Inspirée de l'arc de triomphe antique, la porte chrétienne symbolise ici la victoire du Christ sur la mort.

  • Le passage sacré : Elle marque la limite entre le monde profane et le cimetière sacré (le lieu des morts en attente de résurrection).
  • "Porz ar maro" : En breton, elle est parfois nommée « porte de la mort » car elle accueille les convois funéraires.
  • Usage liturgique : Elle sert de cadre théâtral aux processions, enterrements et pardons, permettant le passage des bannières et des cercueils.

2. Architecture et Innovation de Style

Construite en granite et kersanton pour les sculptures, la structure repose sur quatre piliers (1) massifs formant trois ouvertures.

  • L'arcade centrale : A l’époque fermée par une grille (2), elle était réservée aux grandes cérémonies (pardons, processions et enterrements) et permettait le passage des bannières et des cercueils.
  • Les échaliers : De chaque côté de l’arcade centrale (3), ces passages surélevés permettaient aux fidèles d'entrer tout en barrant l'accès aux animaux.
  • L'esthétique : L'usage de lanternons (4), de dômes (5) ,de niches à coquilles (6) et de gouttière en forme de canon (7) témoigne de l'influence des ateliers artistiques proches du château de Kerjean.

3. Iconographie et Héritage Local

Le décor sculpté renforce la dimension théologique et l'ancrage populaire de l'édifice :

  • Figures divines : On y trouve au sommet Dieu le Père (1) coiffé de la tiare et tenant l'orbe, incarne la souveraineté divine.
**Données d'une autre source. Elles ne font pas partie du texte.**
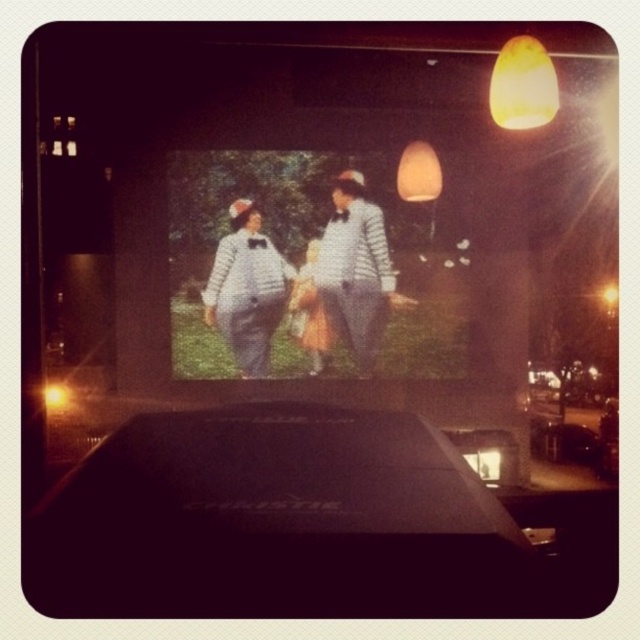
You are standing at the point labeled point (525, 70) and want to walk to the point labeled point (362, 180). Which direction should you move to reach your destination?

To reach point (362, 180) from point (525, 70), you should move downward since point (362, 180) is behind point (525, 70), indicating it is lower in position.

Based on the scene description, where is the striped fabric characters at center located in terms of coordinates?

The striped fabric characters at center are located at point coordinates of (x=300, y=275).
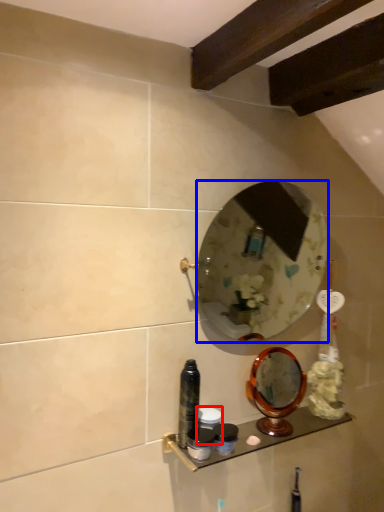
Question: Which object appears farthest to the camera in this image, toiletry (highlighted by a red box) or mirror (highlighted by a blue box)?

Choices:
 (A) toiletry
 (B) mirror

Answer: (A)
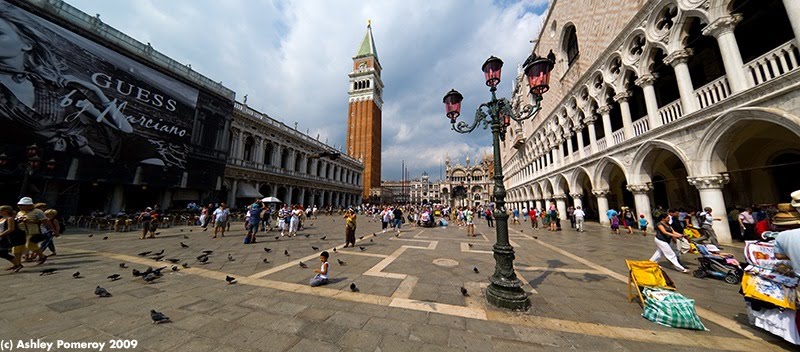
Find the location of a particular element. The width and height of the screenshot is (800, 352). light is located at coordinates (490, 70).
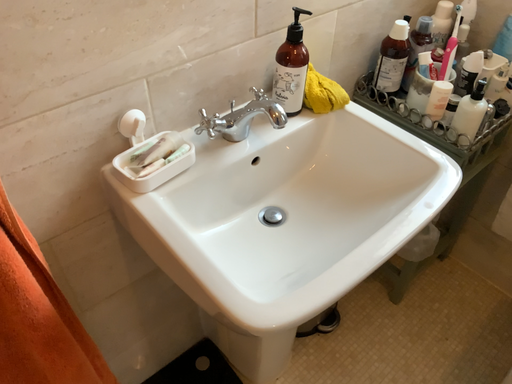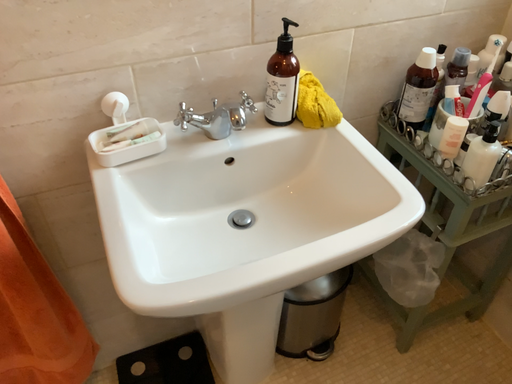
Question: Which way did the camera rotate in the video?

Choices:
 (A) rotated left
 (B) rotated right

Answer: (A)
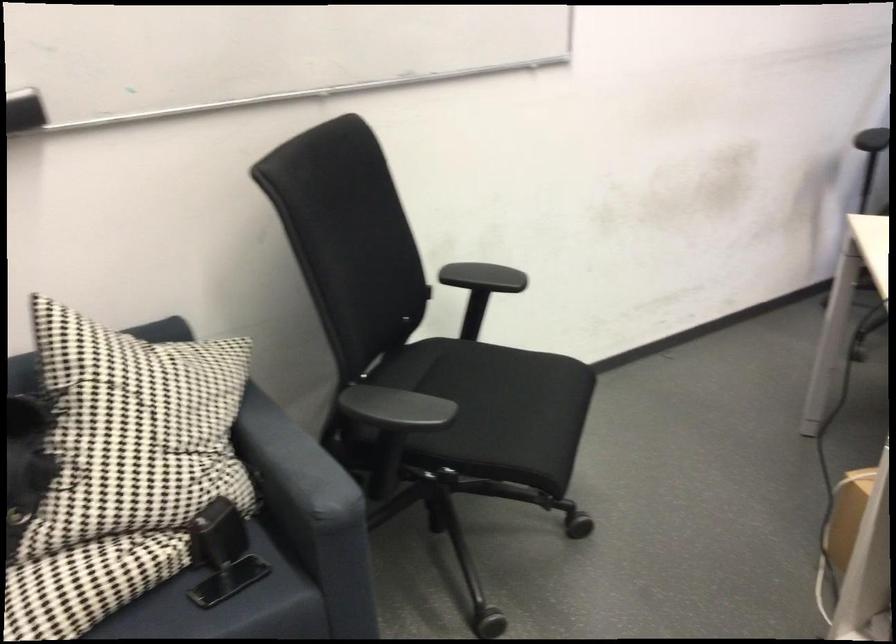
De part et d’autre, l'archange Gabriel ( 2 à gauche) et la Vierge (2 à droite) évoquent l'Annonciation, donnant au passage une dimension théologique forte : franchir la porte revient symboliquement à entrer dans le mystère chrétien de l’Incarnation
  • Langue et Légende : Une inscription en breton court sur la frise centrale (3), priant Notre-Dame du Vray-Secours pour les fidèles, soulignant l'ancrage local et populaire de la foi. Des sculptures évoquent aussi la légende de saint Thégonnec (4) et de son attelage.
  • Influence : Précurseur dans le Léon, ce modèle a probablement inspiré d'autres enclos célèbres comme Guimiliau, diffusant un savoir-faire issu des ateliers proches du château de Kerjean.

Pour résumer : À la fois seuil symbolique, chef-d'œuvre architectural et affirmation du prestige paroissial, la porte monumentale de Saint-Thégonnec illustre pleinement la vitalité religieuse et artistique de la Bretagne du XVIe siècle.